A Polícia Civil do Espírito Santo prendeu um homem de 49 anos suspeito de cometer uma série de estupros na orla de Guriri, em São Mateus, no Norte do Estado. Segundo as investigações, ao menos sete crimes com o mesmo modo de agir foram registrados entre agosto e novembro do ano passado.
Em coletiva de imprensa realizada nesta quarta-feira (28), a polícia informou que os ataques ocorriam sempre no período noturno, geralmente após as 23h, em trechos com pouca iluminação do balneário, principalmente fora da área central.

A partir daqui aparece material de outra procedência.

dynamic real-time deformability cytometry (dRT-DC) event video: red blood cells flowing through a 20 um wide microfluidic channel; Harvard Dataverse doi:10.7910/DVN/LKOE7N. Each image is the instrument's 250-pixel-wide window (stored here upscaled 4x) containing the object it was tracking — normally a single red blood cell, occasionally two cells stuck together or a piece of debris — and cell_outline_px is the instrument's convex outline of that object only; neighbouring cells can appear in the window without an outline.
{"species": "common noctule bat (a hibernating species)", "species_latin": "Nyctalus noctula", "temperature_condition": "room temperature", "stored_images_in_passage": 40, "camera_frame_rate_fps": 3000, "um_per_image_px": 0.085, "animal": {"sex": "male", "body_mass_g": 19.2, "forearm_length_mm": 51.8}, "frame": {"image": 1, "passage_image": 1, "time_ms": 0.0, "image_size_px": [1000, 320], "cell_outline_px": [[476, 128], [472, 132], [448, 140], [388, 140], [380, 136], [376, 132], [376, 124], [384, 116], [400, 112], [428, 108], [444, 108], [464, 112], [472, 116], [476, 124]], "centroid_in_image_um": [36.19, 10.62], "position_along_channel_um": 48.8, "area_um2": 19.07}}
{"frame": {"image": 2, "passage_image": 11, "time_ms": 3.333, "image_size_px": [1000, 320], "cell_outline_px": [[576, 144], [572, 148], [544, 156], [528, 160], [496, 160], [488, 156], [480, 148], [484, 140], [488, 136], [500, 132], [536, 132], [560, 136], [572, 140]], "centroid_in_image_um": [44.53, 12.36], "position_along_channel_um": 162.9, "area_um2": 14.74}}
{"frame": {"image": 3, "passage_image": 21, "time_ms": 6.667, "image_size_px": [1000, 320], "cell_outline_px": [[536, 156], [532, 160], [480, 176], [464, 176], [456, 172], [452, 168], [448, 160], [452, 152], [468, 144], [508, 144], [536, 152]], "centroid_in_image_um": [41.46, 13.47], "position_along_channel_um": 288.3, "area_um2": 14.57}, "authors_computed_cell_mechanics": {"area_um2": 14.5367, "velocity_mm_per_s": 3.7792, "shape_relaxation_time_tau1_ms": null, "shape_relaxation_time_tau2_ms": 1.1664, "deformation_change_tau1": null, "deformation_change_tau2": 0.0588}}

O suspeito se aproveitava da escuridão e da baixa circulação de pessoas para abordar casais que estavam na praia.
A delegada Patrícia Ferreira de Souza, titular da Delegacia Especializada de Atendimento à Mulher de São Mateus, explicou que o investigado utilizava uma lanterna para surpreender as vítimas, fazia ameaças e conduzia os casais para áreas mais isoladas da faixa de areia e da restinga.
“Após os crimes, ele utilizava gravações como forma de intimidação para impedir que as vítimas procurassem a polícia, o que dificultou a identificação inicial dos casos”, afirmou a delegada.
As investigações tiveram início após o registro de uma ocorrência que, inicialmente, parecia um fato isolado. Com o aprofundamento das apurações, a polícia identificou o mesmo padrão em outros registros, confirmando a atuação de um estuprador em série. Parte das vítimas só foi localizada posteriormente, após a análise de materiais apreendidos durante a investigação.
O suspeito já possuía quatro condenações anteriores por estupro, com crimes registrados em Minas Gerais e no Espírito Santo. Ele circulava entre Guriri e o município de Nova Venécia, onde foi localizado em uma oficina e preso após a decretação da prisão temporária.
O delegado-geral da Polícia Civil, José Darcy Arruda, destacou a gravidade do caso e a importância da prisão.
“Ele é um cidadão de personalidade narcisista perversa, que vinha cometendo esse tipo de crime desde 1994. Nós tiramos das ruas um estuprador e interrompemos um ciclo de estupros que vinham aterrorizando aquela região”, afirmou.
A Polícia Civil informou que as investigações continuam para identificar possíveis outras vítimas e reforçou o pedido para que denúncias sejam registradas. As vítimas já identificadas receberam atendimento especializado e foram encaminhadas para os procedimentos legais e de saúde previstos em casos de violência sexual.